Réponse en séance, et publiée le 12 mars 2025

RETRAIT-GONFLEMENT DES ARGILES
Mme la présidente . La parole est à M. Vincent Ledoux, pour exposer sa question, n°  318, relative au retrait-gonflement des argiles.

M. Vincent Ledoux . Le retrait-gonflement des argiles (RGA) est un phénomène naturel qui fissure les maisons. C’est une énorme catastrophe qui sévit à bas bruit. On estime à 11 millions le stock de maisons concernées ; si 30 % d’entre elles se fissurent à l’horizon 2100, l'enjeu financier sera de près de 15 milliards d’euros.

Je salue donc l’effort du gouvernement qui, dans un contexte financier tendu, consacre un budget à la prévention de ce phénomène. Mais cet effort sera-t-il suffisant pour subventionner les premiers travaux de prévention et de réparation, qui visent à traiter annuellement 4 000 maisons grâce à des mesures dites horizontales ? La Caisse centrale de réassurance estime leur coût à 40 millions d’euros.

D'ailleurs, comment le gouvernement compte-t-il utiliser ce fonds, sélectionner les bénéficiaires et promouvoir le dispositif ? Comme il l’a fait pour Breil-sur-Roya, l’État envisage-t-il d'utiliser davantage le bureau central de tarification, en adoptant une approche numérique et omnicanale plus moderne ?

**Consigne**.
Répondez à ces questions à partir du texte sur le retrait-gonflement des argiles.
(a) À combien estime-t-on le stock de maisons concernées par ce phénomène ?
(b) Selon la Caisse centrale de réassurance, quel est le coût des premiers travaux de prévention et de réparation ?
(c) Quelle commune est citée pour illustrer le recours de l'État au bureau central de tarification ?

**Données fournies**.
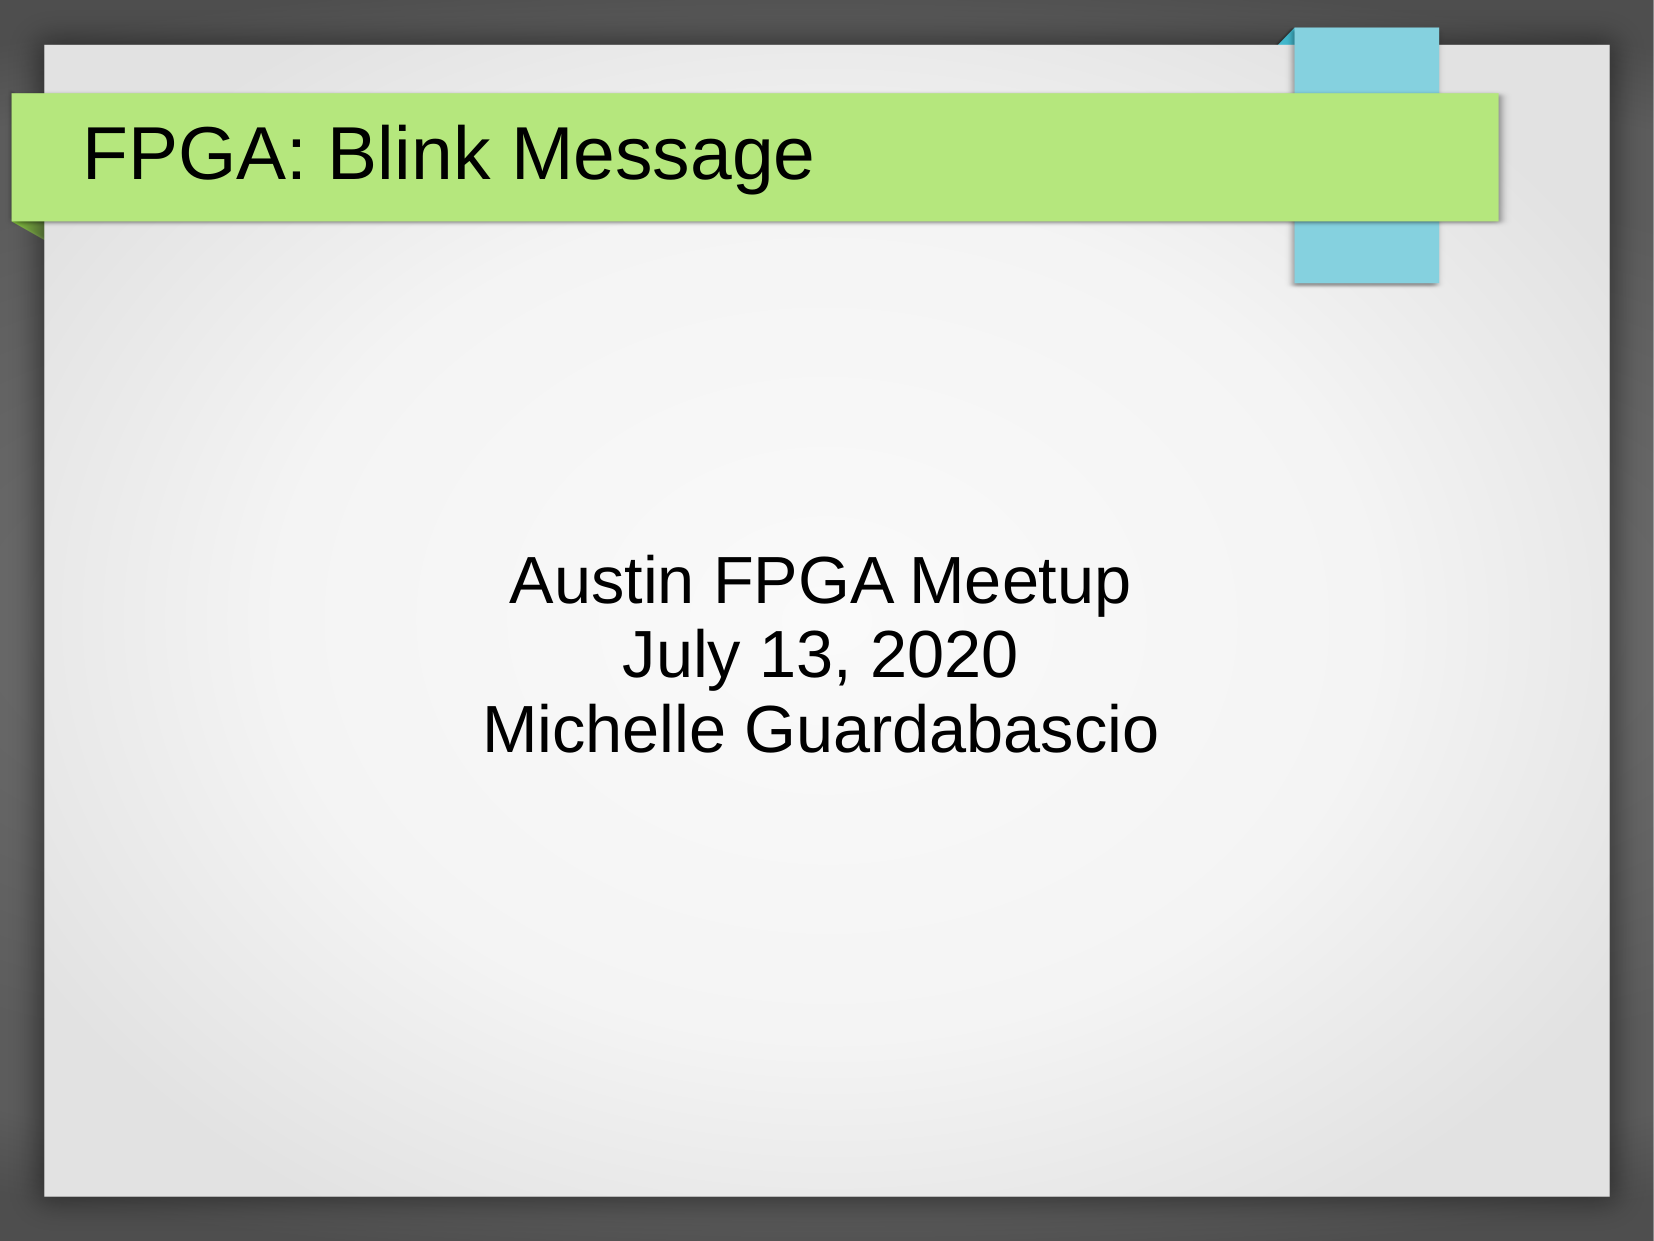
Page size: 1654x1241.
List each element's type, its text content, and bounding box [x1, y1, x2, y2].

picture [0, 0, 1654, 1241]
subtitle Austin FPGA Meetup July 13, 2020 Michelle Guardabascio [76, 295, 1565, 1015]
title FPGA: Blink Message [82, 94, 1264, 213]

...

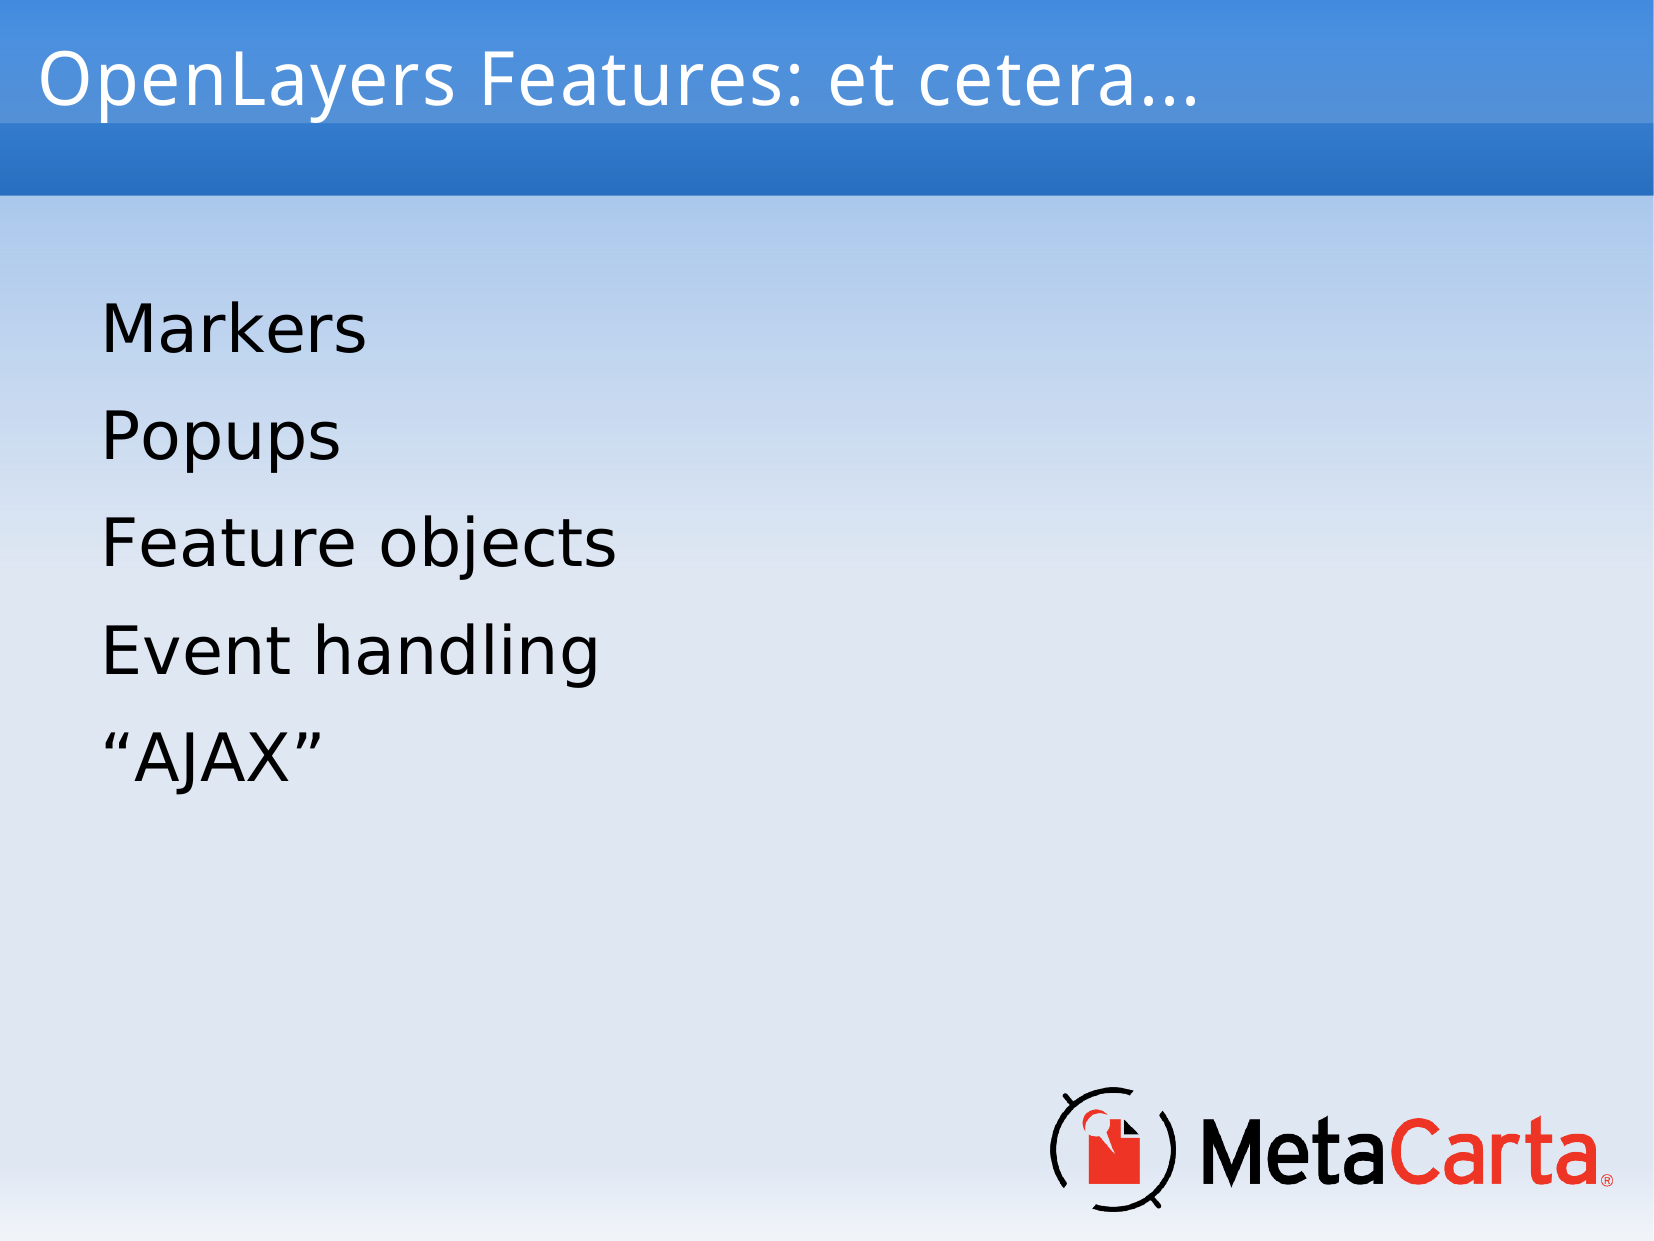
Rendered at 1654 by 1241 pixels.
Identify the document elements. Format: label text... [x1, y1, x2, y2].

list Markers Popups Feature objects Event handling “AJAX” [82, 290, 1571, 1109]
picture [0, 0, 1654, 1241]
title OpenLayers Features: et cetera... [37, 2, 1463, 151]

**Corrigé**.
(a) On estime ce stock à 11 millions de maisons.
(b) Ce coût est de 40 millions d'euros.
(c) La commune citée est Breil-sur-Roya.